Our second golden thread.
‘She’s just got to get final clearance from her doctor,’ I explain. ‘She’s so close to having the baby now! But she and Hannah have everything crossed they’ll make it.’
Charlie twists his face in concentration and starts counting things on his fingers. ‘My step-nephew?’
I laugh. ‘It’s a complicated family, isn’t it, Uncle Charlie-to-be!’
Ruby might have been the image of her mother, but I never knew Genevieve. The more I’d got to know her, the more of Hugh I imagined I saw in her. The way she raked her hand through her hair in frustration. The extraordinary patience. The habit of taking the long packets of sugar in coffee shops and meticulously evening the distribution of the contents.
‘Why don’t you have a DNA test?’ I’d coaxed him one Christmas. ‘Just to set your mind at ease, once and for all.’
He’d resisted the idea for months.
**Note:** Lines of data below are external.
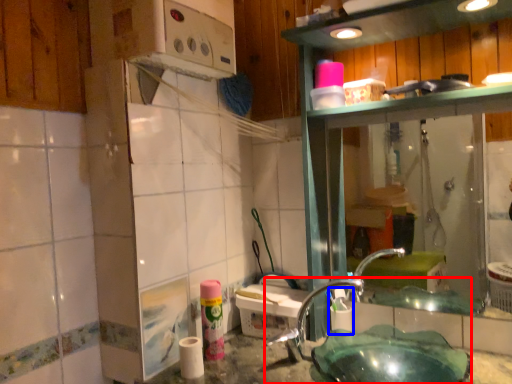
Question: Which object is closer to the camera taking this photo, sink (highlighted by a red box) or shaving cream (highlighted by a blue box)?

Choices:
 (A) sink
 (B) shaving cream

Answer: (A)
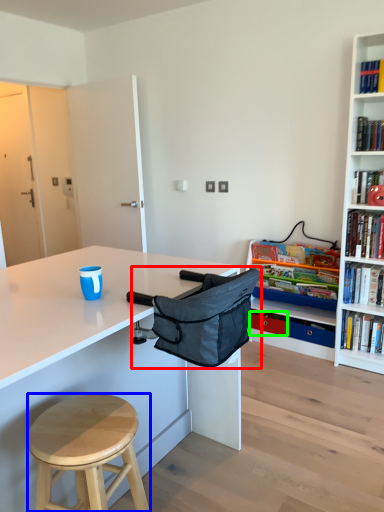
Question: Based on their relative distances, which object is farther from folding chair (highlighted by a red box)? Choose from stool (highlighted by a blue box) and drawer (highlighted by a green box).

Choices:
 (A) stool
 (B) drawer

Answer: (B)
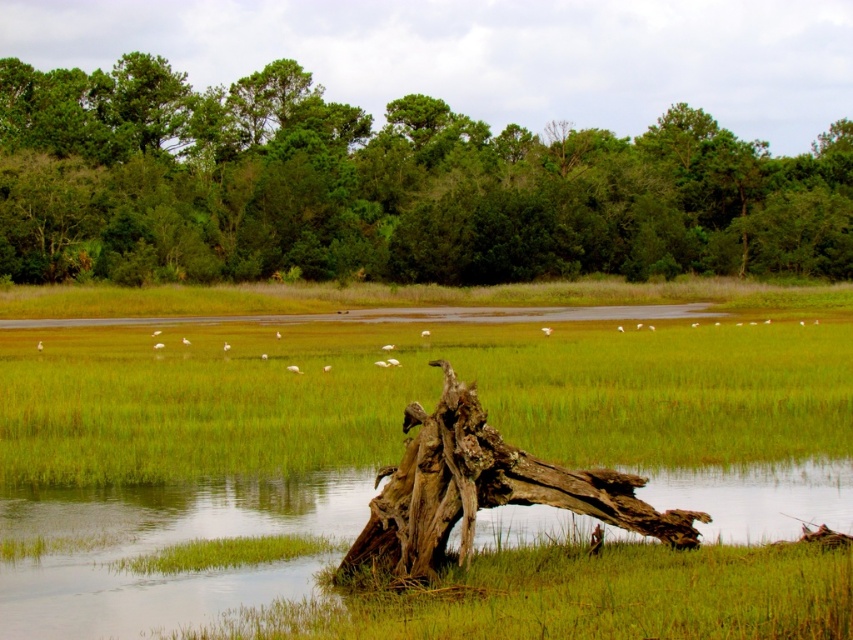
Question: Which object appears closest to the camera in this image?

Choices:
 (A) translucent water at center
 (B) green leafy tree at upper center
 (C) green grass at center
 (D) brown rough wood at center

Answer: (A)

Question: Estimate the real-world distances between objects in this image. Which object is closer to the brown rough wood at center?

Choices:
 (A) translucent water at center
 (B) green grass at center

Answer: (A)

Question: Which of the following is the closest to the observer?

Choices:
 (A) (254, 381)
 (B) (83, 532)
 (C) (515, 451)
 (D) (198, 129)

Answer: (C)

Question: Can you confirm if translucent water at center is smaller than brown rough wood at center?

Choices:
 (A) no
 (B) yes

Answer: (A)

Question: Does green grass at center have a smaller size compared to translucent water at center?

Choices:
 (A) no
 (B) yes

Answer: (A)

Question: Is green grass at center to the right of brown rough wood at center from the viewer's perspective?

Choices:
 (A) yes
 (B) no

Answer: (B)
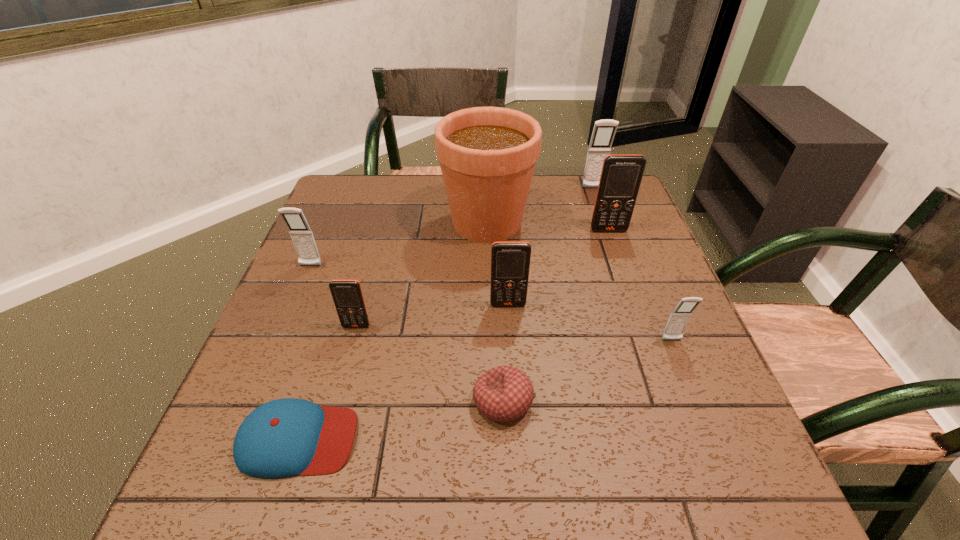
Image resolution: width=960 pixels, height=540 pixels. What are the coordinates of `vacant space at the near edge of the desktop` in the screenshot? It's located at (429, 469).

Identify the location of free region at the left edge. This screenshot has height=540, width=960. click(x=332, y=273).

Find the location of a particular element. free point at the right edge is located at coordinates 638,295.

Locate an element on the screen. This screenshot has width=960, height=540. free spot at the far left corner of the desktop is located at coordinates (318, 217).

In the image, there is a desktop. Identify the location of vacant space at the near left corner. (276, 517).

The width and height of the screenshot is (960, 540). In order to click on blank region between the fifth farthest cellular telephone and the beanbag in this screenshot , I will do `click(429, 363)`.

Identify the location of unoccupied area between the beanbag and the baseball cap. The height and width of the screenshot is (540, 960). (400, 420).

What are the coordinates of `free space between the second nearest cellular telephone and the beanbag` in the screenshot? It's located at (429, 363).

Where is `vacant space that's between the smallest orange cellular telephone and the beanbag`? The image size is (960, 540). vacant space that's between the smallest orange cellular telephone and the beanbag is located at coordinates (429, 363).

Locate an element on the screen. Image resolution: width=960 pixels, height=540 pixels. vacant region between the baseball cap and the fourth farthest cellular telephone is located at coordinates (403, 372).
I know it was self-protection. What if he got his hopes up, and she wasn’t his? ‘We love her as if she’s mine, Kate. What would it achieve?’
But something about Ruby expecting a child had tipped him over. The idea of never knowing whether or not this baby was his genetic grandchild would have eaten him up – and eaten up his mother, too. She was positively agog at the idea of a great-grandchild.
And of course the result was just the miracle Hugh always deserved, so now we’re officially a complex family of five, and I have a step-grandchild on the way at forty-four and couldn’t be more there for it.
‘Are you free for a conference dinner on 16 September?’ Hugh asks, as Camryn squirms out of my arms and back into his. ‘Black tie thing. I’m looking for a date.’
‘I don’t know, that’s months away!’ I look back into the viewfinder and take a shot. ‘I guess so? Where is it?’
‘Dublin,’ he says in a tone so deadpan he might as well have said it’s on in the local scout hall. ‘Thought you might be homesick.’
I forget the aurora and look at my husband, with stars in my eyes and memories of that beautiful Northern Rivers hinterland, the weekend we found our way to each other. He’s a little bit older and a little bit greyer than when we first met eight years ago, and so am I, but we know that every extra year is a privilege denied to the two we’ll always love.
‘Hugh,’ Charlie interrupts, his voice suddenly wavering with nerves.
We both look at him as he pulls some dog-eared papers from the Minecraft backpack he’s been carrying around with him everywhere lately. He passes the paperwork to Hugh, and I notice his little hand shaking.
‘What’s this, mate?’ Hugh says, activating the torch on his phone to illuminate the words. As he reads, he lights up with an expression more beautiful than any I’ve seen pass across his face in all the time I’ve known him.
‘Adopting a step-child,’ he says aloud, his voice cracking, as Charlie flings himself at him for a tight hug.
It blows my mind, in the very best way. Hugh passes me the papers so he can hug Charlie properly, and I notice Charlie has stuck a fluorescent yellow sticky note on top of the government printout.
‘I don’t think Dad would mind,’ it says.
The tears are free-flowing now, all round. It’s not just Charlie’s unexpected request and everything it means to Hugh. It’s the fact that he’s building such an accurate understanding of the incredible man his father was.
The four of us stand together now, awestruck by the colours turning up the light in the darkness. And when I finally take a moment to glance from the aurora to my little Plan B family, I’m overcome with a strong sense of Cam’s nearness.
I’ve learned that love outlives death. It holds steady through despair. It won’t fade, even as time elapses and distance increases and your world shifts. Cam’s ongoing presence in my life is as fragile as the transient beams of light that dance across the sky. And as powerful. It reminds me that life is short, love is grand and Kate & Cam’s Excellent Adventure is timeless.